Design files in plain text:
******************************

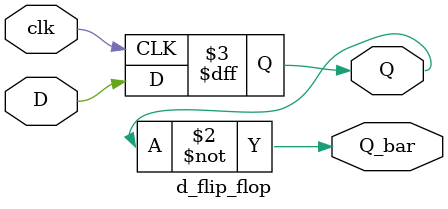
<source format=v>
`timescale 1ns / 1ps


module d_flip_flop(
    input D,
    input clk,
    output reg Q,
    output Q_bar
    );
    
    always @(posedge clk) begin
        Q <= D;
    end
    assign Q_bar = ~Q;
endmodule

</source>
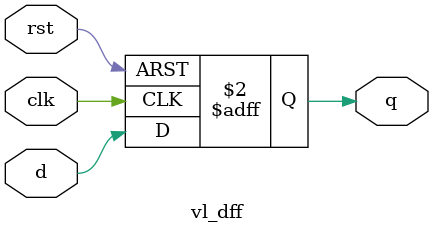
<source format=v>

module vl_dff ( d, q, clk, rst);

	parameter width = 1;	
	parameter reset_value = {width{1'b0}};

	input [width-1:0] d; 
	input clk, rst;
	output reg [width-1:0] q;
	
	always @ (posedge clk or posedge rst)
	if (rst)
		q <= reset_value;
	else
		q <= d;

endmodule
</source>
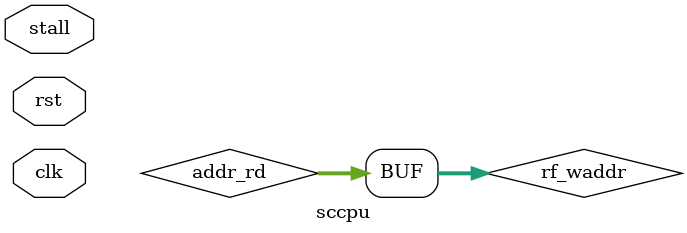
<source format=sv>
`include "def.sv"

module sccpu (
    input clk, rst,
    input stall
);

    // IF

    wire pc_jmp, pc_rel;
    wire [31:0] pc_cur, pc_nxt;

    pc pc0(
        .clk(clk), .rst(rst), .stall(stall),
        .cur(pc_cur),
        .jmp(pc_jmp), .rel(pc_rel),
        .nxt(pc_nxt)
    );

    wire [31:0] instr;

    imem imem0(
        // .clk(clk), .rst(rst),
        .addr(pc_cur), .rdata(instr)
    );

    wire [6:0] opcode; wire [2:0] funct3; wire [6:0] funct7;
    wire [4:0] addr_rs1, addr_rs2, addr_rd;
    wire [4:0] imm5; wire [6:0] imm7; wire [11:0] imm12; wire [19:0] imm20;
    wire [31:0] imm_i, imm_s, imm_b, imm_u, imm_j;
    wire load, store, branch, jalr, jal, auipc, lui, op, op_imm, system;

    // ID

    dec dec0(
        .instr(instr),
        .opcode(opcode), .funct3(funct3), .funct7(funct7),
        .rs1(addr_rs1), .rs2(addr_rs2), .rd(addr_rd),
        .imm5(imm5), .imm7(imm7), .imm12(imm12), .imm20(imm20),
        .imm_i(imm_i), .imm_s(imm_s), .imm_b(imm_b), .imm_u(imm_u), .imm_j(imm_j),
        .load(load), .store(store), .branch(branch), .jalr(jalr), .jal(jal), .auipc(auipc), .lui(lui), .op_imm(op_imm), .op(op), .system(system)
    );


    wire [31:0] rf_rdata_rs1, rf_rdata_rs2;
    reg rf_wen; reg [4:0] rf_waddr; reg [31:0] rf_wdata;

    regfile rf0(
        .clk(clk), .rst(rst),
        .raddr1(addr_rs1), .raddr2(addr_rs2), .rdata1(rf_rdata_rs1), .rdata2(rf_rdata_rs2),
        .wen(rf_wen), .waddr(rf_waddr), .wdata(rf_wdata)
    );

    // EX

    wire [31:0] alu_a, alu_b, alu_t;
    assign alu_a = rf_rdata_rs1;
    assign alu_b = op_imm ? imm_i : rf_rdata_rs2;

    alu alu0(
        .op(op), .op_imm(op_imm),
        .funct3(funct3), .funct7(funct7),
        .a(alu_a), .b(alu_b), .t(alu_t)
    );

    wire [31:0] mem_addr, dmem_data_out;
    assign mem_addr = load ? rf_rdata_rs1 + imm_i: rf_rdata_rs1 + imm_s;

    mmio mmio0(
        .clk(clk), .rst(rst), .load(load), .store(store),
        .access(funct3), .addr(mem_addr), .data_in(rf_rdata_rs2), .data_out(dmem_data_out)
    );

    wire branch_taken;

    branch br0(
        .branch(branch), .funct3(funct3),
        .rs1(alu_a), .rs2(alu_b),
        .taken(branch_taken)
    );

    wire [31:0] addr_br, addr_jal, addr_jalr,
                addr_br_tgt, addr_jal_tgt, addr_jalr_tgt;
    assign addr_br   = imm_b;
    assign addr_jal  = imm_j;
    assign addr_jalr = rf_rdata_rs1 + imm_i;
    assign addr_br_tgt   = pc_cur + imm_b;
    assign addr_jal_tgt  = pc_cur + imm_j;
    assign addr_jalr_tgt = rf_rdata_rs1 + imm_i;
    assign pc_jmp = branch_taken | jal | jalr;
    assign pc_rel = branch_taken | jal;
    assign pc_nxt = jal ? addr_jal
                  : branch_taken ? addr_br
                  : jalr ? addr_jalr
                  : 32'b0;
    // always_comb begin
    //     pc_nxt = 32'b0;
    //     if (branch_taken) begin
    //         pc_nxt = addr_br;
    //     end else if (jalr) begin
    //         pc_nxt = addr_jalr;
    //     end else if (jal) begin
    //         pc_nxt = addr_jal;
    //     end else begin
    //         pc_nxt = 32'b0;
    //     end
    // end

    // MEM

    wire [31:0] addr_ld, addr_st;
    assign addr_ld = rf_rdata_rs1 + imm_i;
    assign addr_st = rf_rdata_rs1 + imm_s;

    // WB


    wire [31:0] res_auipc;
    assign rf_waddr = addr_rd;
    assign res_auipc = pc_cur[31:0] + imm_u[31:0];

    always_comb begin
        rf_wen = 1;
        if (auipc) begin
            rf_wdata = res_auipc;
        end else if (jal | jalr) begin
            rf_wdata = pc_cur + 4;
        end else if (load) begin
            rf_wdata[31:0] = dmem_data_out[31:0];
            //rf_wdata = 32'b0;
        end else if (lui) begin
            rf_wdata = imm_u;
        end else if (op | op_imm) begin
            rf_wdata = alu_t;
        end else begin
            rf_wen = 0;
            rf_wdata = 32'b0;
        end
    end

endmodule

</source>
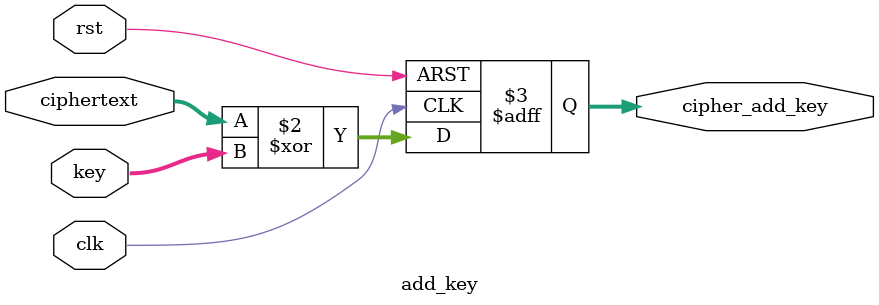
<source format=v>
module add_key (input clk,
                input rst,
                input [127:0] key,
                input [127:0] ciphertext,
                output reg [127:0] cipher_add_key);
    always @(posedge clk or posedge rst) begin
        if (rst) begin
            cipher_add_key <= 0;
        end
        else begin
            cipher_add_key <= ciphertext ^ key;
        end
    end
endmodule

</source>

******************************

▸ To-do item: Above are the records. Identify each line that contains the word "input".

▸ Answer space:
    input D,
    input clk,
	input [width-1:0] d; 
	input clk, rst;
    input clk, rst,
    input stall
module add_key (input clk,
                input rst,
                input [127:0] key,
                input [127:0] ciphertext,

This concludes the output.